What the exercise asks -> Wherever a line of the records contains "employee", copy that line.

Data for this exercise ->

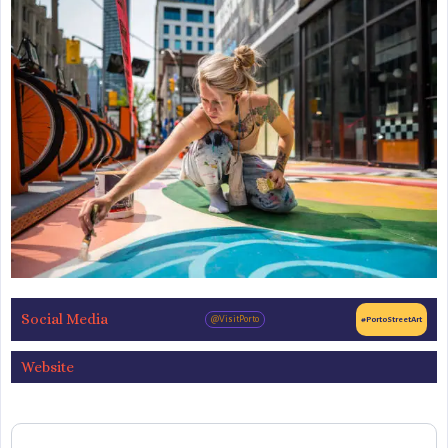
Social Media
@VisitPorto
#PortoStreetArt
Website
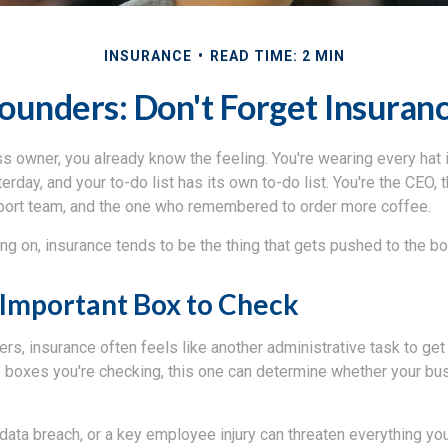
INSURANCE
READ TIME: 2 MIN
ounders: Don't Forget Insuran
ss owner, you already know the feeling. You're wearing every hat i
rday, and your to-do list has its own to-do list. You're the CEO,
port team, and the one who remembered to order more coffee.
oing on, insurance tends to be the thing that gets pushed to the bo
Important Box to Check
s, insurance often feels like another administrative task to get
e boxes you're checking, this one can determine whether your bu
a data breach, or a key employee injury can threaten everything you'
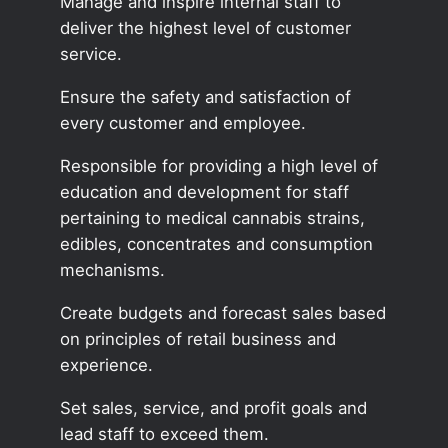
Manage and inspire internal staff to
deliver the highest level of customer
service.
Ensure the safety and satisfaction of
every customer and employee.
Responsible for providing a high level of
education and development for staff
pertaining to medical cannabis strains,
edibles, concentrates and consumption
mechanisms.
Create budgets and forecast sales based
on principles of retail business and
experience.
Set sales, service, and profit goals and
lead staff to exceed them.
...
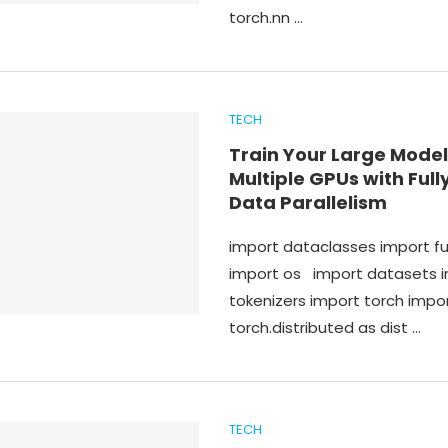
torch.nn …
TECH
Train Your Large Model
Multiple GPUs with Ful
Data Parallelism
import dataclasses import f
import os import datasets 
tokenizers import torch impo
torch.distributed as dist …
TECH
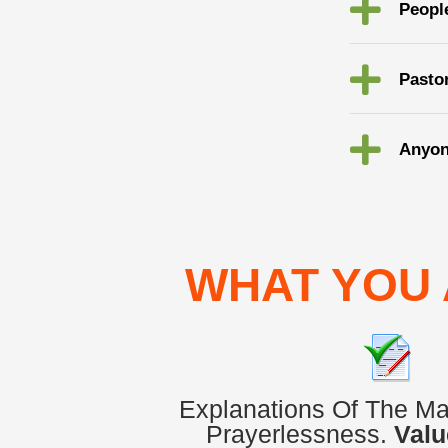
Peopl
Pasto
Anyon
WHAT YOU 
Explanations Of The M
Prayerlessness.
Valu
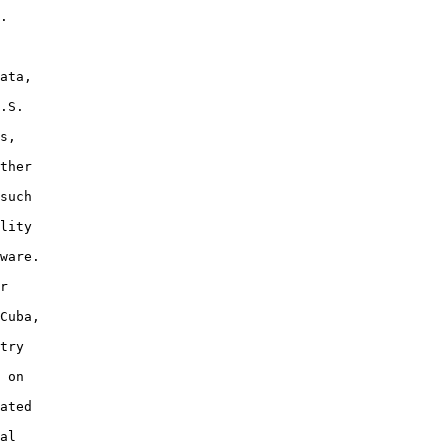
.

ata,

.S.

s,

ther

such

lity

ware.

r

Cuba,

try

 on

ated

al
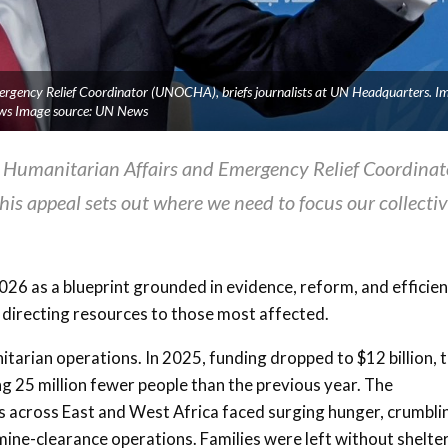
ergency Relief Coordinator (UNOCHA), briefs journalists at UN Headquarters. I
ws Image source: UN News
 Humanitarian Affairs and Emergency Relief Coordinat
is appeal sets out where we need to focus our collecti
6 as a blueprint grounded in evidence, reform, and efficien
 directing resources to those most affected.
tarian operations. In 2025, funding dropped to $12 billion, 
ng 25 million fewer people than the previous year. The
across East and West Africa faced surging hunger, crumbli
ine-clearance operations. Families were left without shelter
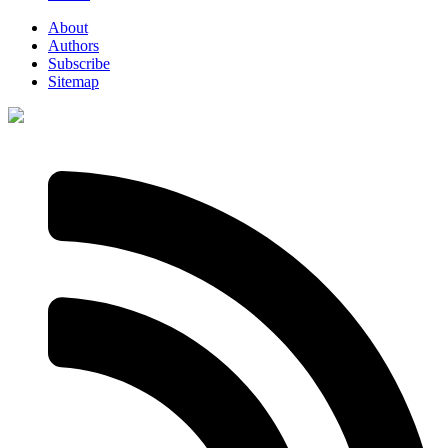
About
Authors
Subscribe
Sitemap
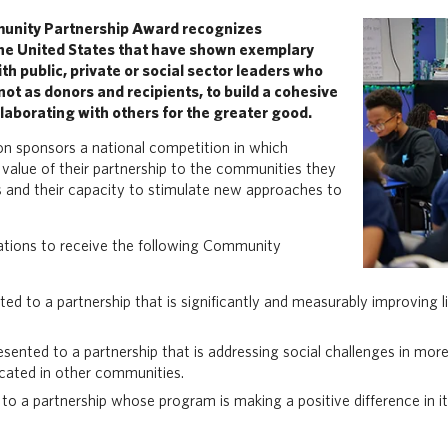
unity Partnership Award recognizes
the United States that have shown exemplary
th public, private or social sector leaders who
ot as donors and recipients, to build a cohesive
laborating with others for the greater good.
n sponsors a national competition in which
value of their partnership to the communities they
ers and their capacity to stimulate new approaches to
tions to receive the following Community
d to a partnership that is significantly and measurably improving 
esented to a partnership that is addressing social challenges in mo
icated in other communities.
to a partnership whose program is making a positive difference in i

Finished task ->
a data breach, or a key employee injury can threaten everything you'
every customer and employee.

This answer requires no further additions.